Data, like we're not, you know, because data is one thing, we're pretty protective of data, I think the risk of having somebody that would be a total tissue rejection is pretty low. I think anybody that's sort of vetted by the team is it's gonna have some of those same values. I think by being who we are, we're gonna find the right people.
Cool. It was a long day. Hopefully insightful. Play our games. Become Like join the Monkey World. Play Forge. Do some racing. Play crosswords. Help us to earn money and enjoy our games. With this, I hand over to Maria, who will close the day. Thanks for your.
Oh, well, please.
Yeah. I'm not sure that I actually have to top this after the panel discussion, but I still wanna say some final few remarks. First and foremost, when I started today and in our open presentation, me and Arnd, we told you that today we really wanna bring you behind the scenes and meet our stars and our game makers, entrepreneurs, and I truly hope that you felt today what every time I meet them, I get so much energy.
I think I usually say the most important meeting is the first meeting in any M&A discussion where you meet them, you look them in the eye, to also get them on stage, present to you what is unique about the companies, what is the skills that they're bringing to the group, but also most importantly, what are the people behind it because it is all about the people, which I also said in the beginning. That is people and culture is the one most important thing that we are big believers in. Big thank you for coming today. Big thank you for the team that has been here today presenting. Big thank you for everyone dialing in also on the stream. Hopefully you then take away the fact that we are truly building a gaming village with great game makers, a winning team.

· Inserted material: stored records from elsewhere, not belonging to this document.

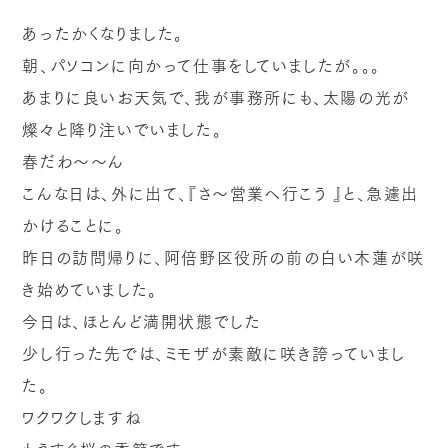
あったかくなりました。
朝、パソコンに向かって仕事をしていましたが。。。
あまりに良いお天気で、我が事務所にも、太陽の光が
燦々と降り注いでいました。
春だわ～～ん
こんな日は、外に出て、『さ～営業へ行こう
』と、急遽出
かけることに。
昨日の訪問帰りに、阿倍野区役所の前の白い木蓮が咲
き始めていました。
今日は、ほとんど満開状態でした
少し行った先では、ミモザが素敵に咲き誇っていまし
た。
ワクワクしますね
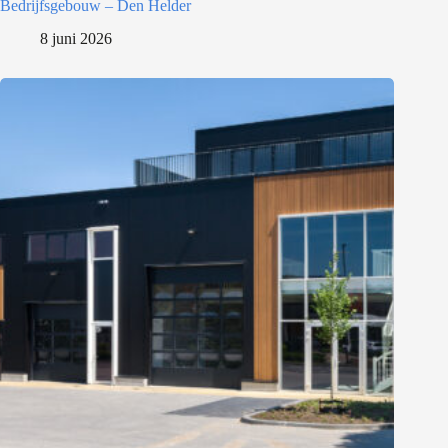
Bedrijfsgebouw – Den Helder
8 juni 2026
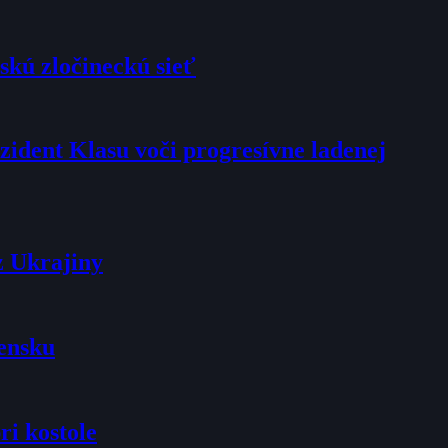
skú zločineckú sieť
rezident Klasu voči progresívne ladenej
z Ukrajiny
vensku
ri kostole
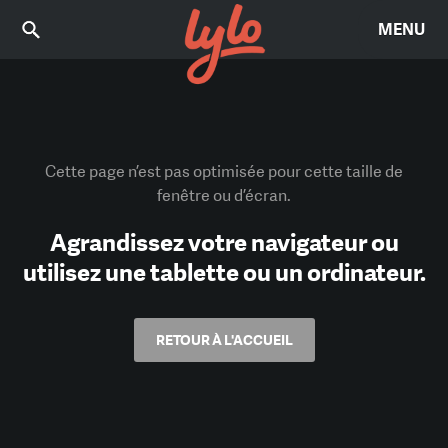
MENU
Cette page n’est pas optimisée pour cette taille de
fenêtre ou d’écran.
Agrandissez votre navigateur ou
utilisez une tablette ou un ordinateur.
RETOUR À L'ACCUEIL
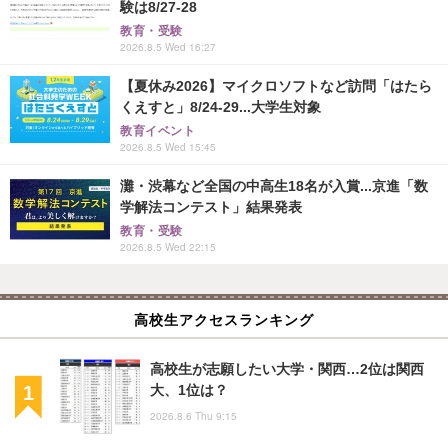
験は8/27-28
教育・受験
2026.8.5 Wed 16:27
【夏休み2026】マイクロソフトなど訪問「はたら
くえすと」8/24-29...大学生対象
教育イベント
2026.8.5 Wed 15:45
灘・渋幕など全国の中高生18名が入賞...京進「数
学解法コンテスト」結果発表
教育・受験
2026.8.5 Wed 22:15
高校生アクセスランキング
高校生が志願したい大学・関西…2位は関西
大、1位は？
2026.8.6 Thu 9:15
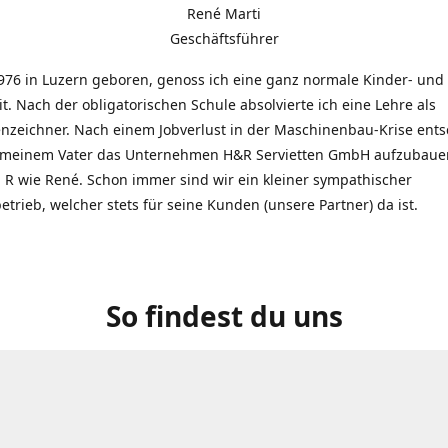
René Marti
Geschäftsführer
976 in Luzern geboren, genoss ich eine ganz normale Kinder- und
t. Nach der obligatorischen Schule absolvierte ich eine Lehre als
zeichner. Nach einem Jobverlust in der Maschinenbau-Krise entsc
 meinem Vater das Unternehmen H&R Servietten GmbH aufzubauen
R wie René. Schon immer sind wir ein kleiner sympathischer
etrieb, welcher stets für seine Kunden (unsere Partner) da ist.
So findest du uns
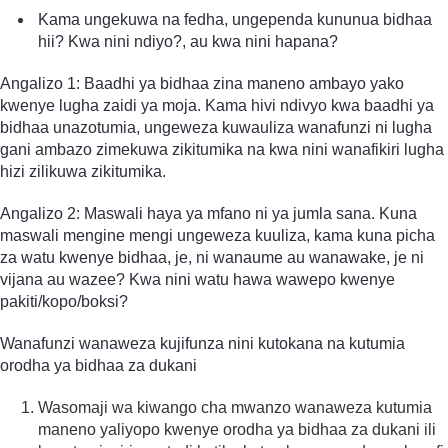
Kama ungekuwa na fedha, ungependa kununua bidhaa
hii? Kwa nini ndiyo?, au kwa nini hapana?
Angalizo 1: Baadhi ya bidhaa zina maneno ambayo yako
kwenye lugha zaidi ya moja. Kama hivi ndivyo kwa baadhi ya
bidhaa unazotumia, ungeweza kuwauliza wanafunzi ni lugha
gani ambazo zimekuwa zikitumika na kwa nini wanafikiri lugha
hizi zilikuwa zikitumika.
Angalizo 2: Maswali haya ya mfano ni ya jumla sana. Kuna
maswali mengine mengi ungeweza kuuliza, kama kuna picha
za watu kwenye bidhaa, je, ni wanaume au wanawake, je ni
vijana au wazee? Kwa nini watu hawa wawepo kwenye
pakiti/kopo/boksi?
Wanafunzi wanaweza kujifunza nini kutokana na kutumia
orodha ya bidhaa za dukani
Wasomaji wa kiwango cha mwanzo wanaweza kutumia
maneno yaliyopo kwenye orodha ya bidhaa za dukani ili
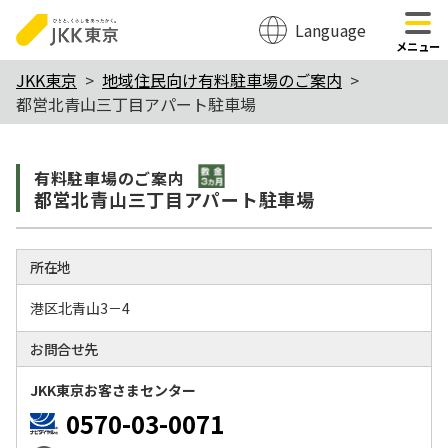
Language
のページの本文へ移動
メニュー
本
JKK東京
地域住民向け有料駐車場のご案内
都営北青山三丁目アパート駐車場
文
こ
敷金3か月
こ
有料駐⾞場のご案内
都営北青山三丁目アパート駐車場
か
ら
所在地
港区北青山3－4
お問合せ先
JKK東京お客さまセンター
0570-03-0071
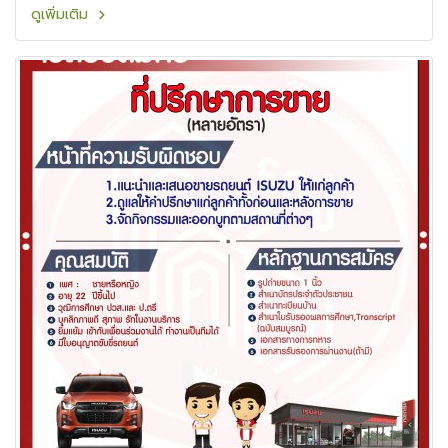
ดูเพิ่มเติม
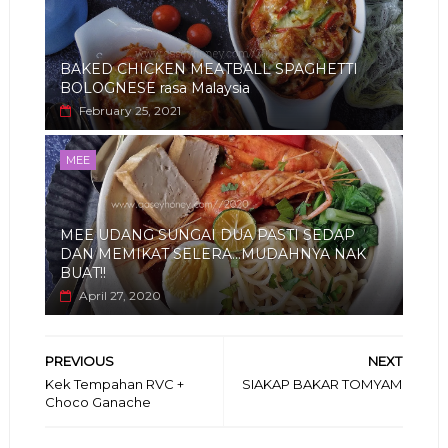
BAKED CHICKEN MEATBALL SPAGHETTI
BOLOGNESE rasa Malaysia
February 25, 2021
MEE
MEE UDANG SUNGAI DUA PASTI SEDAP
DAN MEMIKAT SELERA...MUDAHNYA NAK
BUAT!!
April 27, 2020
PREVIOUS
NEXT
Kek Tempahan RVC +
SIAKAP BAKAR TOMYAM
Choco Ganache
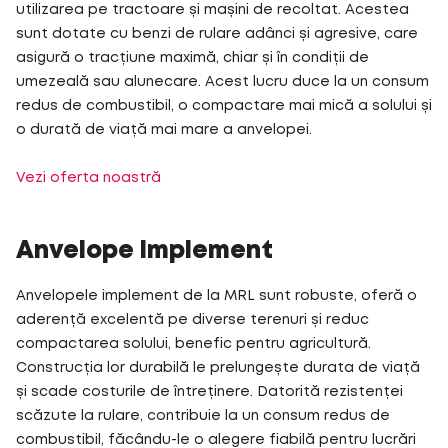
utilizarea pe tractoare și mașini de recoltat. Acestea
sunt dotate cu benzi de rulare adânci și agresive, care
asigură o tracțiune maximă, chiar și în condiții de
umezeală sau alunecare. Acest lucru duce la un consum
redus de combustibil, o compactare mai mică a solului și
o durată de viață mai mare a anvelopei.
Vezi oferta noastră
Anvelope Implement
Anvelopele implement de la MRL sunt robuste, oferă o
aderență excelentă pe diverse terenuri și reduc
compactarea solului, benefic pentru agricultură.
Construcția lor durabilă le prelungește durata de viață
și scade costurile de întreținere. Datorită rezistenței
scăzute la rulare, contribuie la un consum redus de
combustibil, făcându-le o alegere fiabilă pentru lucrări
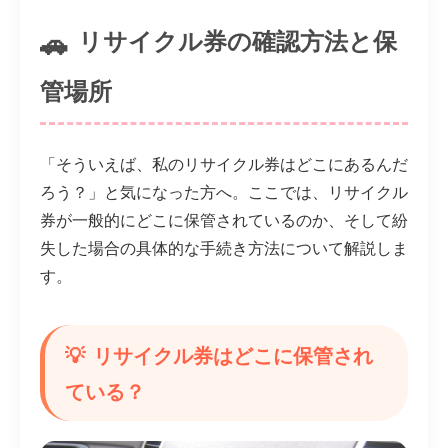
リサイクル券の確認方法と保
管場所
「そういえば、私のリサイクル券はどこにあるんだ
ろう？」と気になった方へ。ここでは、リサイクル
券が一般的にどこに保管されているのか、そして紛
失した場合の具体的な手続き方法について解説しま
す。
リサイクル券はどこに保管され
ている？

We have super strong evergreen IPs, and also we work very actively with them with LiveOps, which hopefully you got Hendrik's presentation as his takeaway. We also have an interesting pipeline of new games. I think, of course, I mean, you got questions on that as well in the end, to complement this organic growth where we are a firm believer that with our strong evergreen IPs, we're gonna continue to grow fast in the market. We also want to be acquisitive, and we want to continue to add more of these great game makers and entrepreneurs into our village with strong evergreen IPs, and that's what's gonna be able to make us even more successful in the future. Thank you everyone for dialing in. Thank you for listening.

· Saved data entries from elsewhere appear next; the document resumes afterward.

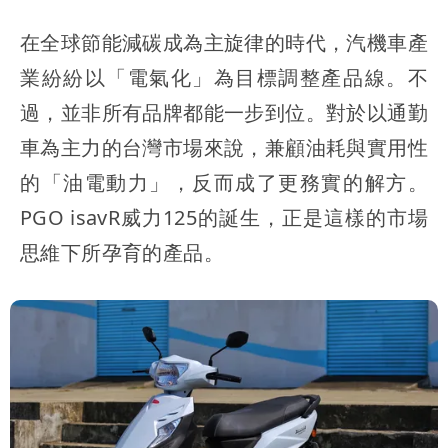
在全球節能減碳成為主旋律的時代，汽機車產
業紛紛以「電氣化」為目標調整產品線。不
過，並非所有品牌都能一步到位。對於以通勤
車為主力的台灣市場來說，兼顧油耗與實用性
的「油電動力」，反而成了更務實的解方。
PGO isavR威力125的誕生，正是這樣的市場
思維下所孕育的產品。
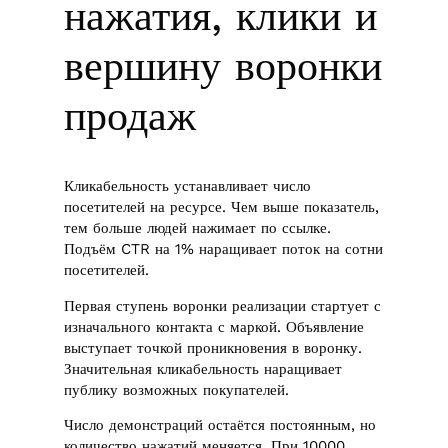
нажатия, клики и
вершину воронки
продаж
Кликабельность устанавливает число
посетителей на ресурсе. Чем выше показатель,
тем больше людей нажимает по ссылке.
Подъём CTR на 1% наращивает поток на сотни
посетителей.
Первая ступень воронки реализации стартует с
изначального контакта с маркой. Объявление
выступает точкой проникновения в воронку.
Значительная кликабельность наращивает
публику возможных покупателей.
Число демонстраций остаётся постоянным, но
количество нажатий меняется. При 10000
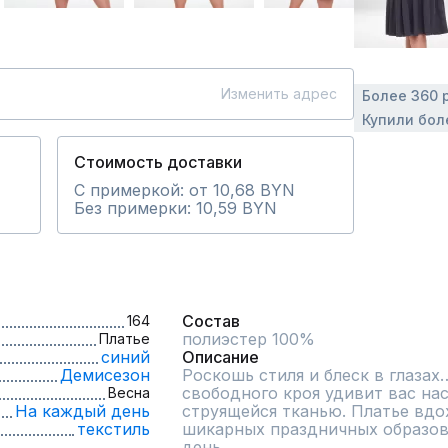
Изменить адрес
Более 360 
Купили бол
Стоимость доставки
С примеркой: от 10,68 BYN
Без примерки: 10,59 BYN
Состав
164
полиэстер 100%
Платье
синий
Описание
Демисезон
Роскошь стиля и блеск в глазах
свободного кроя удивит вас на
Весна
На каждый день
струящейся тканью. Платье вдох
текстиль
шикарных праздничных образов,
день.
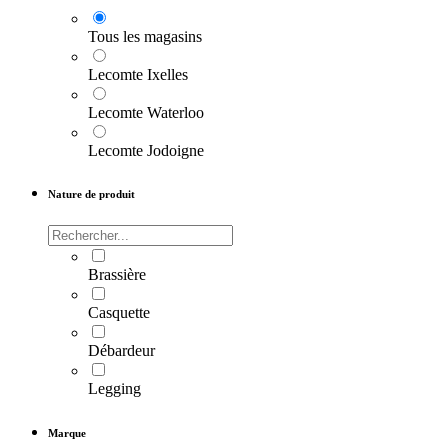
Tous les magasins
Lecomte Ixelles
Lecomte Waterloo
Lecomte Jodoigne
Nature de produit
Brassière
Casquette
Débardeur
Legging
Marque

Thank you for supporting our journey, and I hope to see the vast majority of you having dinner and drinks later.
Thank you, Maria. Before you don't see any more of me, or at least not on stage, so now I would like to welcome everyone. We'll get to this in a second. Would like to welcome everyone to what we kind of think of as meet the village. It means that the entrepreneurs that you've seen today on stage, they'll all be on the third floor and here. You can actually go and talk to them directly and ask them any questions that were too sophisticated or too smart to share with everyone else because we're all you know, we all wanna, we all wanna win in the end. We're going to do this, obviously grabbing a beer on the way.

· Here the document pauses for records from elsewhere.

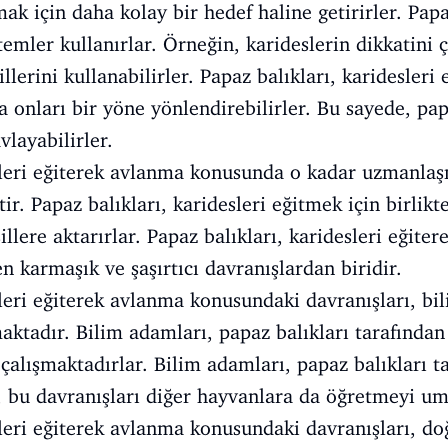
ak için daha kolay bir hedef haline getirirler. Papaz
temler kullanırlar. Örneğin, karideslerin dikkatini 
llerini kullanabilirler. Papaz balıkları, karidesleri 
a onları bir yöne yönlendirebilirler. Bu sayede, papa
vlayabilirler.
sleri eğiterek avlanma konusunda o kadar uzmanlaşm
ir. Papaz balıkları, karidesleri eğitmek için birlikte
illere aktarırlar. Papaz balıkları, karidesleri eğit
n karmaşık ve şaşırtıcı davranışlardan biridir.
sleri eğiterek avlanma konusundaki davranışları, bi
maktadır. Bilim adamları, papaz balıkları tarafında
alışmaktadırlar. Bilim adamları, papaz balıkları t
, bu davranışları diğer hayvanlara da öğretmeyi um
sleri eğiterek avlanma konusundaki davranışları, do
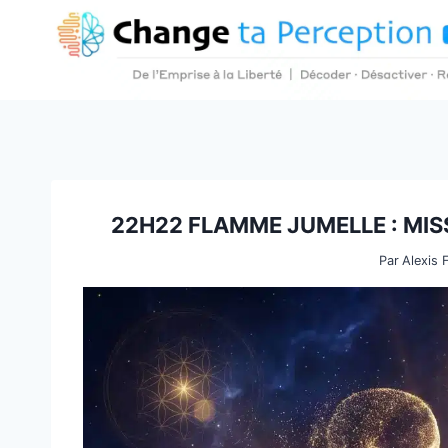
Aller
au
contenu
22H22 FLAMME JUMELLE : MIS
Par
Alexis 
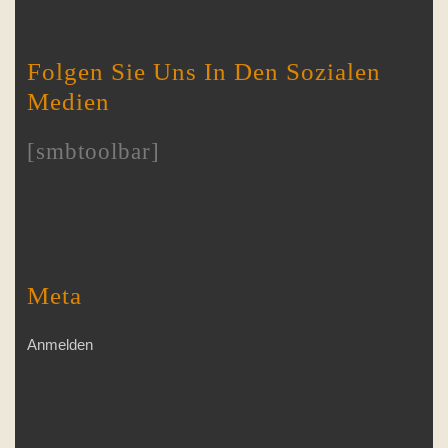
Folgen Sie Uns In Den Sozialen
Medien
[smbtoolbar]
Meta
Anmelden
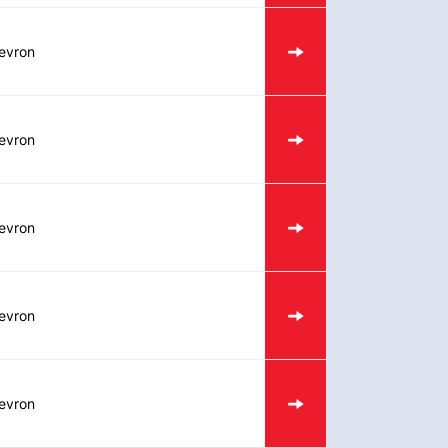
evron
evron
evron
evron
evron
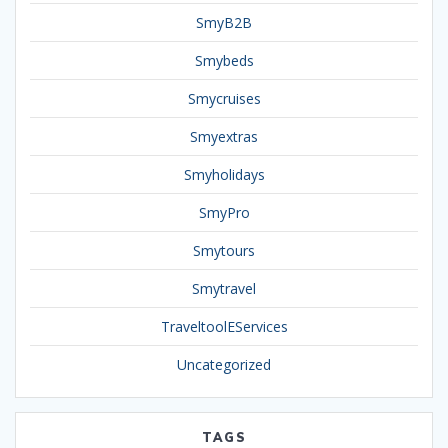
SmyB2B
Smybeds
Smycruises
Smyextras
Smyholidays
SmyPro
Smytours
Smytravel
TraveltoolEServices
Uncategorized
TAGS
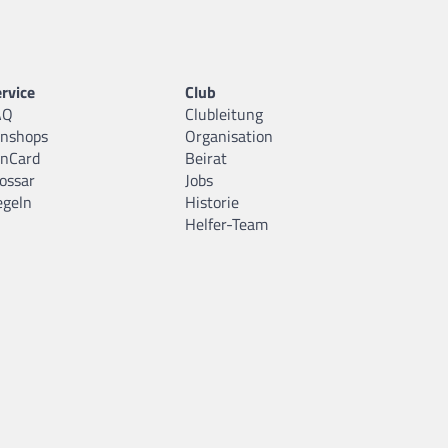
rvice
Club
AQ
Clubleitung
anshops
Organisation
anCard
Beirat
ossar
Jobs
egeln
Historie
Helfer-Team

It's a casual format. We're gonna take a break, and we hope that as many of you as possible can join us tonight. Tonight, we are excited to welcome you just for a very, very casual but cool evening reception with amazing views. We're doing it at Shoreditch House, which is a very, very short walk from here. The address is 13 Bethnal Green Road. I mean, Hutch says we are now here, so it's a very, very easy walk, where we'll continue this casually. Chat to the entrepreneurs. Let's have a nice time. Everybody, we have, you know, just depending on what you wanna do.
Do some emails, have a catch-up, have a rest, and then we hope to see you tonight. Thank you very much for joining us today. Thank you for participating and asking questions, and we hope to see you both tonight but also soon again on our journey as we go forward. Thank you.